An anti-Jacob Zuma lobby group in the ANC has asked embattled ANC Youth League president Julius Malema to step aside as the face of its campaign to oust Zuma as ANC president.
The Mail & Guardian has learned that the group, which is lobbying for Deputy President Kgalema Motlanthe to replace Zuma and Sports Minister Fikile Mbalula to take over as ANC secretary general from Gwede Mantashe, wants ANC provinces to lead the campaign. They believe Malema and his youth league officials are being targeted by Zuma and his supporters.
Another reason given is that Malema has too many problems to deal with in 2012, including a disciplinary process that may force him into the political wilderness for the next five years if the appeals committee upholds the decision to suspend him.
Malema is also under investigation by the Hawks in connection with allegations of fraud and corruption involving tenders given to On-Point Engineering, a company in which his Ratanang family trust owns shares.
Anti-Zuma campaigners said this week the decision was taken to ensure that, if something goes wrong with Malema in the next few months, the campaign would remain intact.
“People suggested that we should not use Malema and other youth league leaders because they are being targeted,” said one ANC leader close to the campaign to topple Zuma. “We resolved that we are putting too much strain on [the youth league]. From now on the ANC’s provincial secretaries must lead the campaign. ANC provincial structures will start pronouncing their leadership preferences after the January 8 statement.”
Another anti-Zuma strategist added: “We decided the campaign should not be run by the youth league. The fight must be in the ANC provincial structures.”
‘We are going to win’
That, said the strategist, would include targeting forthcoming provincial ANC conferences as well as those of the South African Communist Party (SACP), the Congress of South African Trade Unions (Cosatu) and some of its affiliates, and the ANC policy conference — all of which are happening before the ANC elective conference in December next year.
“The fight is not going to be won on noises of nationalisation only, but on the ground, in regions. We must know who leads our campaign in each of the regions. That’s how we are going to win,” said the strategist.
“If we get to Mangaung with at least 65% support, we can even get someone else as president if Kgalema [Motlanthe] is not standing. We also want Mbalula to spend more time in the ANC, doing his organising and campaign work.”
The campaign to topple Zuma as ANC president was given a boost when Cassel Mathale, a Malema ally and Limpopo’s premier, was re-elected ANC provincial chairperson last weekend. Despite his suspension from the ANC, Malema was elected as a member of the provincial executive committee.
Limpopo became the first ANC province to rebel openly against Zuma’s leadership and his bid to seek a second term as ANC president. Hundreds of delegates at the conference sang derogatory songs about him.

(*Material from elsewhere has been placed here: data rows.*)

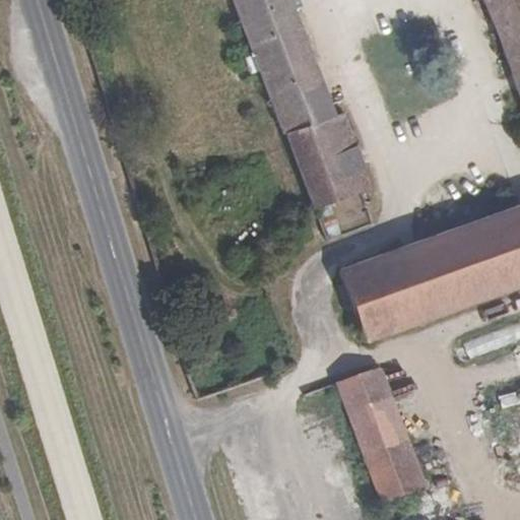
[(286,0),(234,0),(314,210),(370,190),(343,115),(332,118),(286,0)]
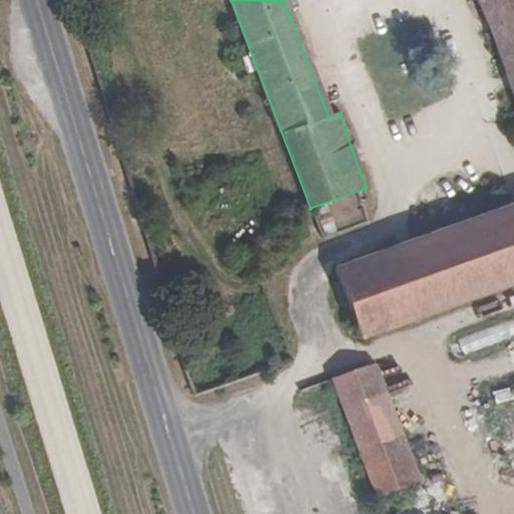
[(513,0),(478,0),(513,102),(513,0)]
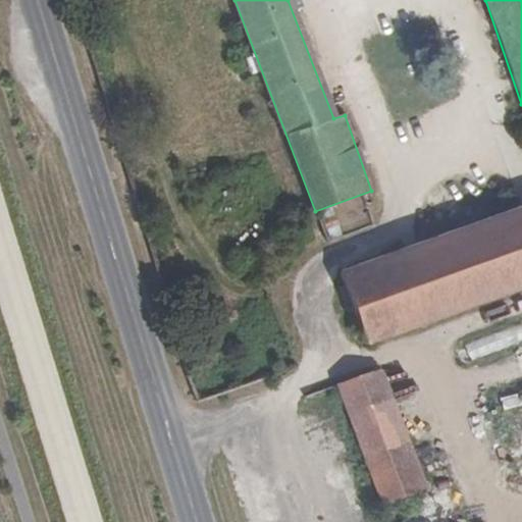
[(366,344),(521,288),(521,209),(340,274),(366,344)]
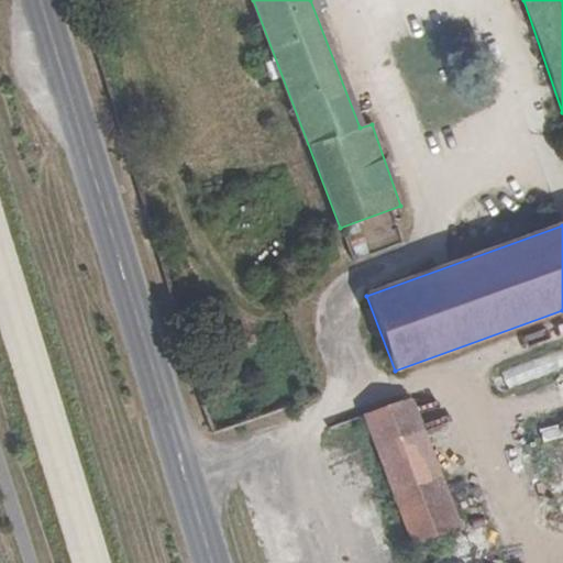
[(562,356),(559,348),(499,373),(507,389),(562,366),(562,356)]
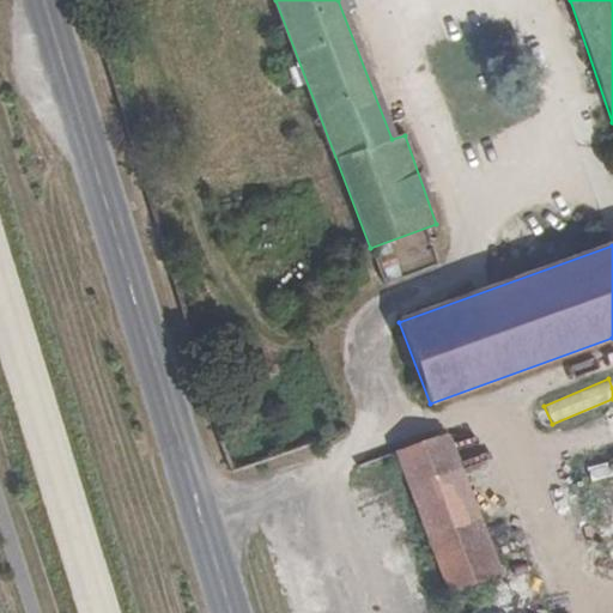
[(447,435),(395,454),(410,492),(461,473),(447,435)]
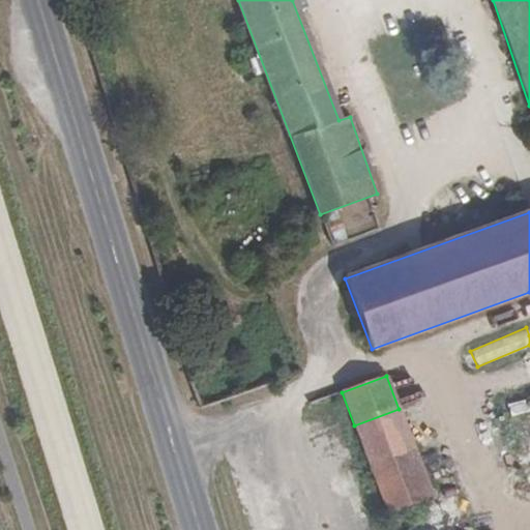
[(399,409),(354,425),(376,480),(419,465),(399,409)]
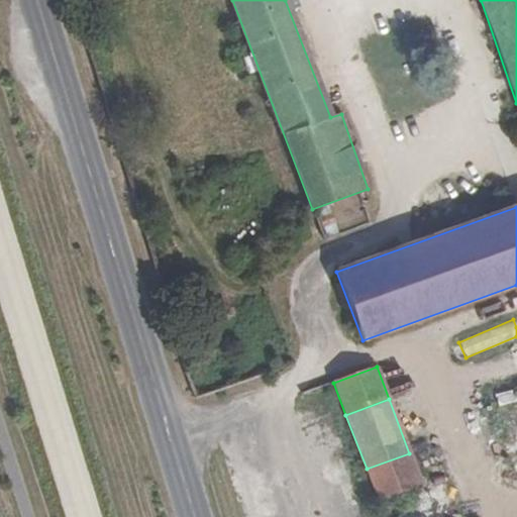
[(409,453),(367,469),(379,500),(421,485),(409,453)]
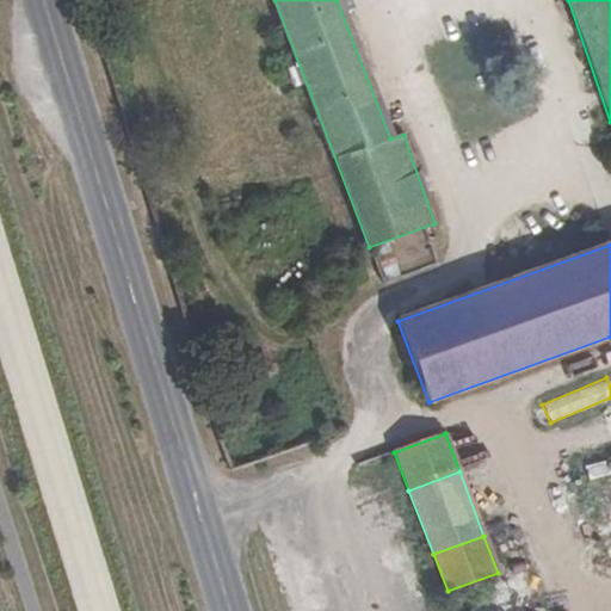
All buildings are outlined.
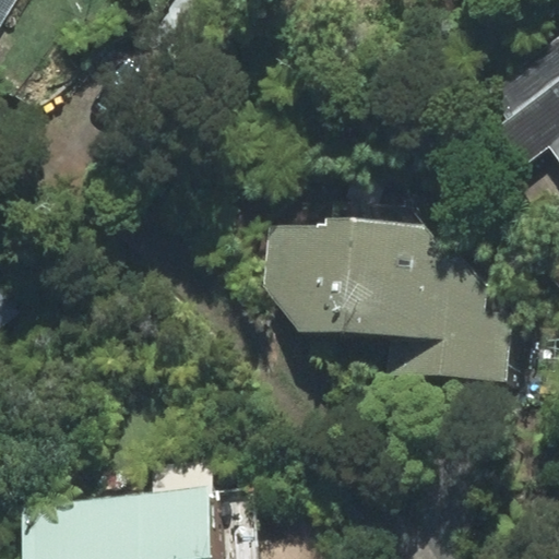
[(0,0),(0,28),(18,0),(0,0)]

It followed a special Cabinet decision to place five departments in Limpopo under administration, a move described by many in the province as political.

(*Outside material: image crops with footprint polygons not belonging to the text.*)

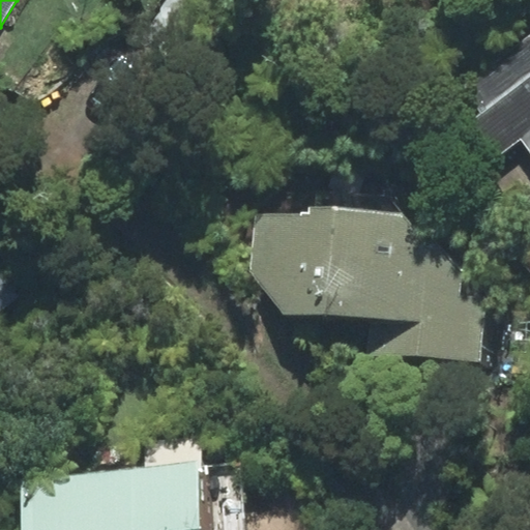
[(529,35),(468,80),(477,116),(501,149),(521,135),(529,148),(529,35)]
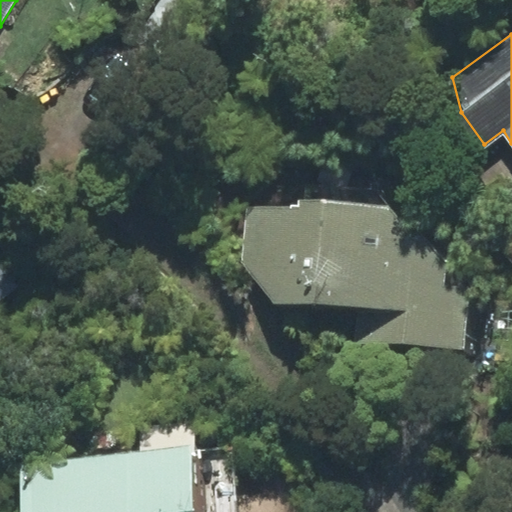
[(358,307),(356,342),(464,349),(469,279),(389,206),(300,200),(300,210),(246,207),(243,263),(273,302),(358,307)]
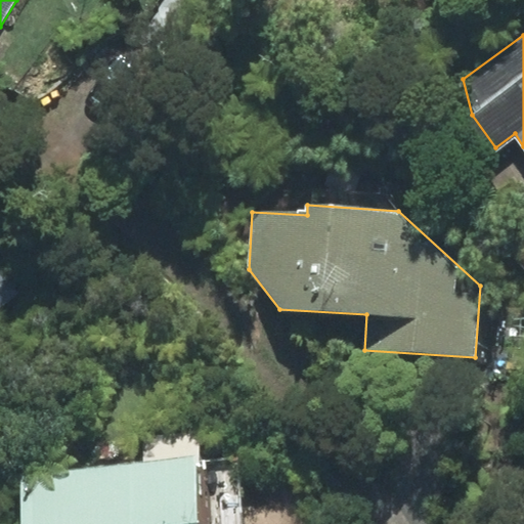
[(0,308),(19,294),(0,267),(0,308)]
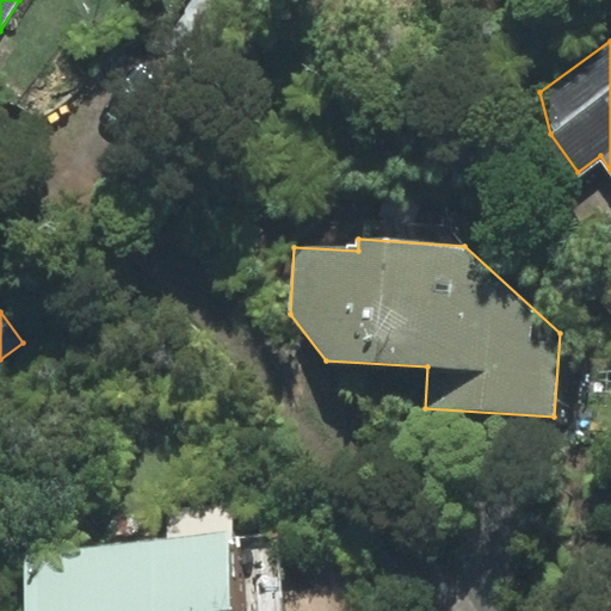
[(284,610),(281,532),(235,535),(233,500),(167,504),(170,542),(24,551),(28,610),(284,610)]
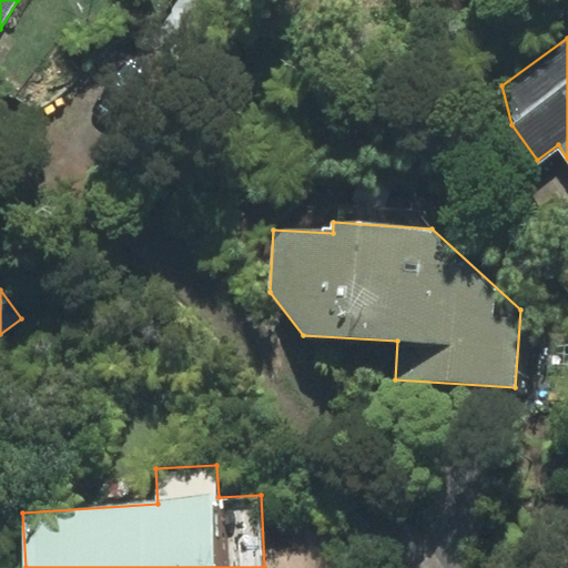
All buildings are outlined.
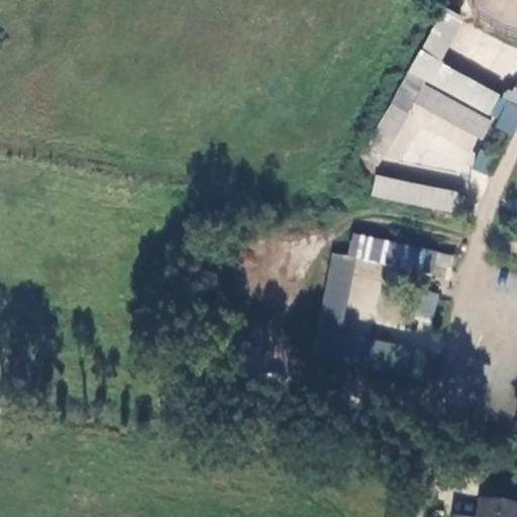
[(463,18),(445,8),(409,72),(490,117),(502,96),(439,62),(463,18)]
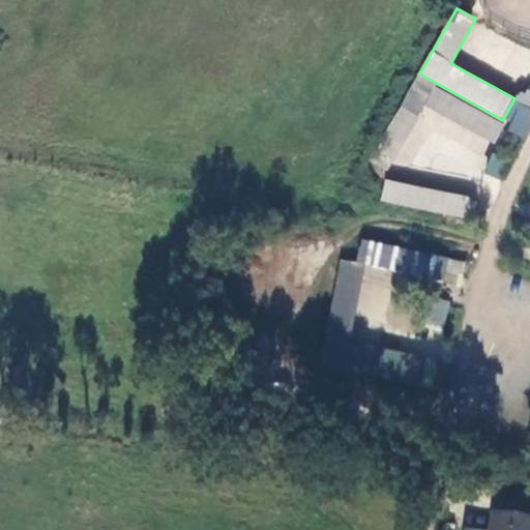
[(417,75),(372,160),(388,169),(424,102),(494,140),(502,123),(433,86),(435,83),(417,75)]
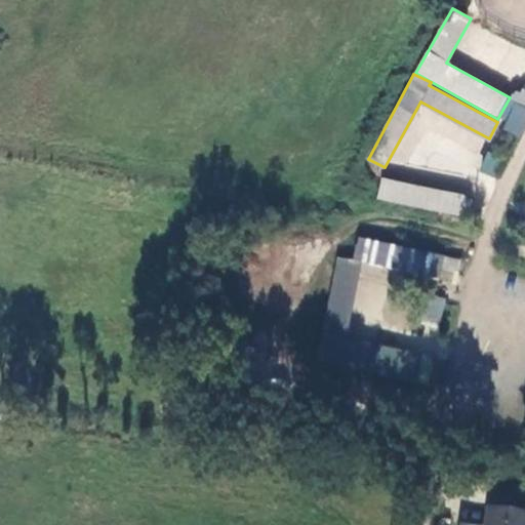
[(524,106),(516,103),(503,129),(522,138),(524,131),(524,106)]
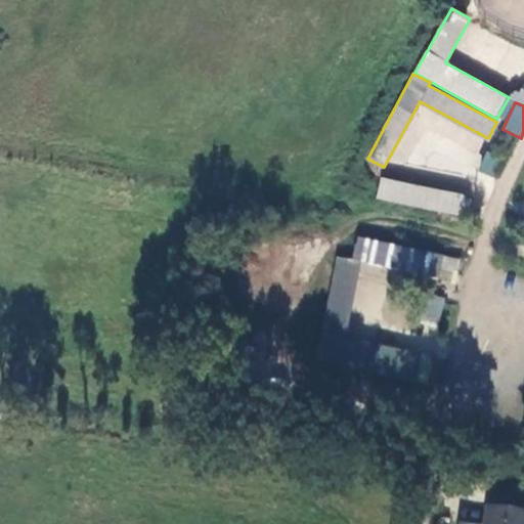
[(488,145),(481,171),(496,176),(505,149),(488,145)]
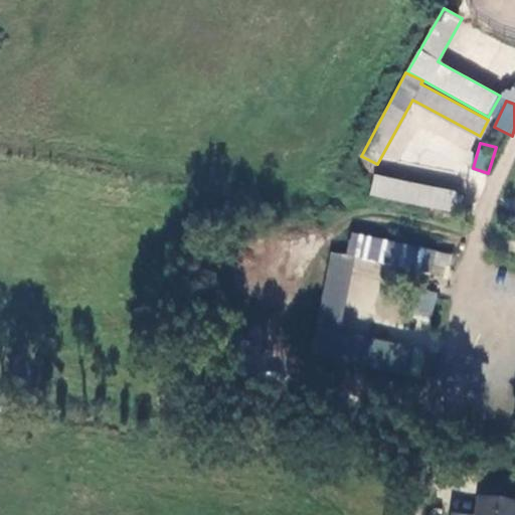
[(374,175),(369,195),(458,213),(462,192),(374,175)]
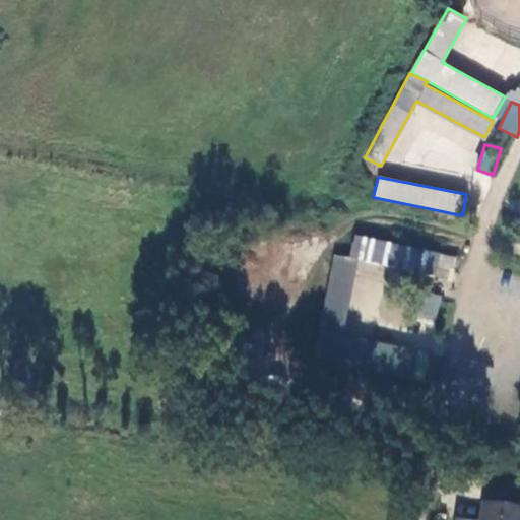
[(346,259),(436,278),(436,276),(441,254),(352,234),(346,259)]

In what appeared to be open defiance of Luthuli House, the Limpopo ANC then adopted a resolution that a political solution should be found to the disciplinary case against Malema and called for the nationalisation of the mines.
Divided leaders
The anti-Zuma lobby believes other provinces likely to follow Limpopo’s example in rebelling against Zuma are North West, Gauteng, Northern Cape and the Western Cape. Zuma enjoys support from Mpumalanga, the Free State and KwaZulu-Natal, which is the biggest ANC province with about 25% of its total membership.
The Eastern Cape is deeply divided but the anti-Zuma group believe they are in control of the majority of regions, including OR Tambo, the biggest in the province.
Unlike in 2007 when Zuma enjoyed overwhelming support from Cosatu, the union federation’s leaders are now divided. Zuma still enjoys the majority support of the SACP, which is led by his close ally, Higher Education Minister Blade Nzimande.
Meanwhile, the M&G was told that ANC appeals committee chairperson Cyril Ramaphosa has dismissed a request by Mantashe to have Malema’s appeals process started before the end of the year. Mantashe’s request was regarded as an attempt to prevent Malema from sharing the stage with Zuma during the January 8 statement rally in Mangaung in the Free State.
The tradition has been that all alliance structures, including the ANC Youth League, are given a few minutes to speak before the president’s keynote address.
But ANC spokesperson Keith Khoza confirmed that Zuma would be the only speaker on the day.
“We don’t plan with Malema in mind. The reason we reconfigured the programme is because the rally starts very late [at about 3pm] and Zuma has a dinner to attend with heads of state.”